First, scripts are flipped through by the staff or secretary who pens the mail and the junk gets thrown out. Ie. the ones that are 200 pages or 50, have no white space, bad formatting, monologues that runs a page or more. etc...
Most comps use unpaid (or a buck to a fin a script) college interns for first round (and/or staff for the overflow). Readers go by a grading sheet for each submission and ones that make the grade go onto the next round.
The top 10 percent usually go on to semifinals. These usual go to paid readers or staff, who also use a grading sheet.
The top 20 (or top 1%) or so become finalists and then industry judges (people in the biz) are used (paid sometimes too).
Even though everyone uses a grading sheet at different stages of the comp, it's one thing to look at a grading sheet, it is another to remember the submission and use the grading sheet.
When I used to read for a comp, I used the grade sheet, but when asked which (of the over a hundred script I read) I think should go to the next round, obviously the ones that have the highest scores move up, but many will have the same score, so those that I remember will take precedence.
I've have consistently placed in the top 10% with 99% of all comps I have entered. This is because I know when to enter ( 3 to 4 weeks before deadline) only in a mailed paper entry (reading on the screen is too hard for most readers) and to make sure that the script is flawless and runs a structure that all comps expect. If you want to win, pay someone off, but if you want to do the best you can and controlo some of the variables, you need to:
- Write a great script.
- First 4 pages need to show the genre.
- No VO in the first act.
- No camera direction.
- No ing verbs (as few as humanly possible)
- By page 12, need to basically know what the story is about.
- Nice flow and balance of white space.
- Proper formatting.
- No dialog over 4 lines.
- No scenes over 5 pages.
- No descriptive action (opening just under the slug) over 4 lines, and under 2 otherwise throuh the scene.

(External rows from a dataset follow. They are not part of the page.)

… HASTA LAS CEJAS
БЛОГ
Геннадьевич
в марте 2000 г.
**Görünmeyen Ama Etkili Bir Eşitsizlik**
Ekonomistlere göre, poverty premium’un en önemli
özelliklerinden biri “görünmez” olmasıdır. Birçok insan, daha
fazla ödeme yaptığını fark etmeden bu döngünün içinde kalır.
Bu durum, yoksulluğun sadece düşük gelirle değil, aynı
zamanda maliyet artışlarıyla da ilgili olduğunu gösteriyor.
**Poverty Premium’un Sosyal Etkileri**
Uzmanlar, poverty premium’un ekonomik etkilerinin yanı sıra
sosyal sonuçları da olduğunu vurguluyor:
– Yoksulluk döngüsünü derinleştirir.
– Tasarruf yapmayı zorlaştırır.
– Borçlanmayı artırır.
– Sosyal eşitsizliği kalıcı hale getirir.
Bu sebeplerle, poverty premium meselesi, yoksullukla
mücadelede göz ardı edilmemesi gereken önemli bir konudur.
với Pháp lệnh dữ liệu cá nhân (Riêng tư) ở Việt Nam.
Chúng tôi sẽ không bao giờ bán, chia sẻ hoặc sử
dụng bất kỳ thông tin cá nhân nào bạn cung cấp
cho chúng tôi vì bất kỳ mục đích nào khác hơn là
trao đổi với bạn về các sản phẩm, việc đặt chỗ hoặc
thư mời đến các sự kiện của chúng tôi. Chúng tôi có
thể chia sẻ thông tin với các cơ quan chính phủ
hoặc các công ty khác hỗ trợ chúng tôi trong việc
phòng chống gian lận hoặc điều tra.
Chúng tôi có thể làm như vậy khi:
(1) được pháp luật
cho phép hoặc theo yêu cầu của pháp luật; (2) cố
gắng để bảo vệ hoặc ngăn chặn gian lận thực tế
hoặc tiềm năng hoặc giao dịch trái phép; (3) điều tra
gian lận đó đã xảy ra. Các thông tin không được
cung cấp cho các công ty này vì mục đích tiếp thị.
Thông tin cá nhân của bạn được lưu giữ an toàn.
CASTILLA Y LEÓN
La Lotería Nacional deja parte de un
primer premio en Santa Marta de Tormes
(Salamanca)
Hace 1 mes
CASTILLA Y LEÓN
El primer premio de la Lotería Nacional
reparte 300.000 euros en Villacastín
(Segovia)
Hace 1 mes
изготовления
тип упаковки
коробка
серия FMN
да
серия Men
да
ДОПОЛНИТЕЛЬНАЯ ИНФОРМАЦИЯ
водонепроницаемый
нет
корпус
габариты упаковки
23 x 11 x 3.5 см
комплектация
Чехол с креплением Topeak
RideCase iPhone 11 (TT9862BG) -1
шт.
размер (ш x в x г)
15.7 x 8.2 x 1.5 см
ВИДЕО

- No runs of dialog between characters without action in between. I try to shoot for no more than four instances of dialog before adding an action.
- Script under 115 pages.
You may think this is some kind of joke, but these rules work for me. It keeps me focused to write the best possible script with the fewest words (thus using the strongest most visual words). What I end up with is a tight, fast read, that looks like a script and smells like a script and as long as you have a great story with great characters, the reader will enjoy the experience and that is worth remembering, whether it be a reader for a comp who has to decide which ten scripts moves up to the next round (of the 25 that all got the same exact score grade) , or a producer who only has 60 minutes to devote to your script before reading the rest of the stack on his desk for the weekend read.